Similar synthetic methods can be used to produce oligonucleotides at a variety of throughputs to satisfy demands spanning those of small laboratories to large manufacturing facilities. The methods themselves are relatively robust being capable of handling oligonucleotides of varying length from just a few nucleotides per molecule to over 100 nucleotides per molecule. Furthermore, the methods are capable of producing oligonucleotides having a myriad number of different sequences, the complexity of which is illustrated by the fact that the number of different decamers (molecules having 10 nucleotides) that can be made using just the 4 common DNA nucleotides (A, T, C and G) is 410=1,048,576.

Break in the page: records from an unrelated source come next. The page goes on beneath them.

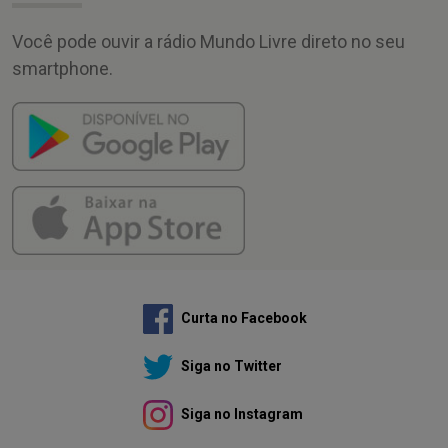
Você pode ouvir a rádio Mundo Livre direto no seu
smartphone.
Curta no Facebook
Siga no Twitter
Siga no Instagram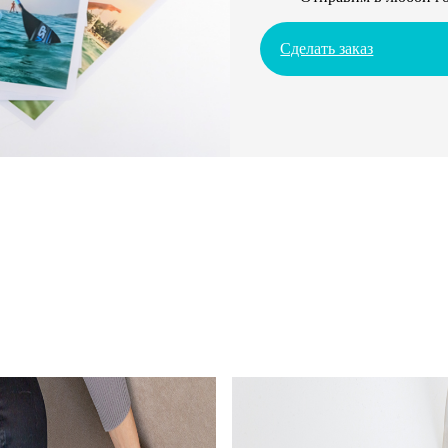
Сделать заказ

Typically, large manufacturing facilities achieve high throughput by employing a large number of synthesizers that are similar to those used in smaller laboratories. These synthesizers are typically configured to perform individual steps of the monomer addition cycle in succession, and can do so for several different oligonucleotides in parallel. Thus, the sequence of reactions for a plurality of oligonucleotides is performed in order such that detritylation is carried out for each oligonucleotide, then coupling is carried out for each oligonucleotide, followed by capping of each oligonucleotide followed by oxidation of each oligonucleotide. The cycle is then repeated until full length oligonucleotides are obtained.
Although a large number of such synthesizers can be employed to achieve relatively high throughput, this scale-up approach can result in unwanted inefficiencies. An example of such inefficiency is the time that each synthesizer sits idle while waiting for individual incubation steps to be completed prior to delivery of the next reagent to any of the reactions. Furthermore, instruments can experience substantial down time between synthesis reactions when new reaction vessels or reagents are reloaded.
What is needed are synthetic methods and devices that allow parallel synthesis of oligonucleotides and other molecules such that a plurality of reactions can be carried out and monitored without interruption. The present embodiments satisfy this need and provides other advantages as well.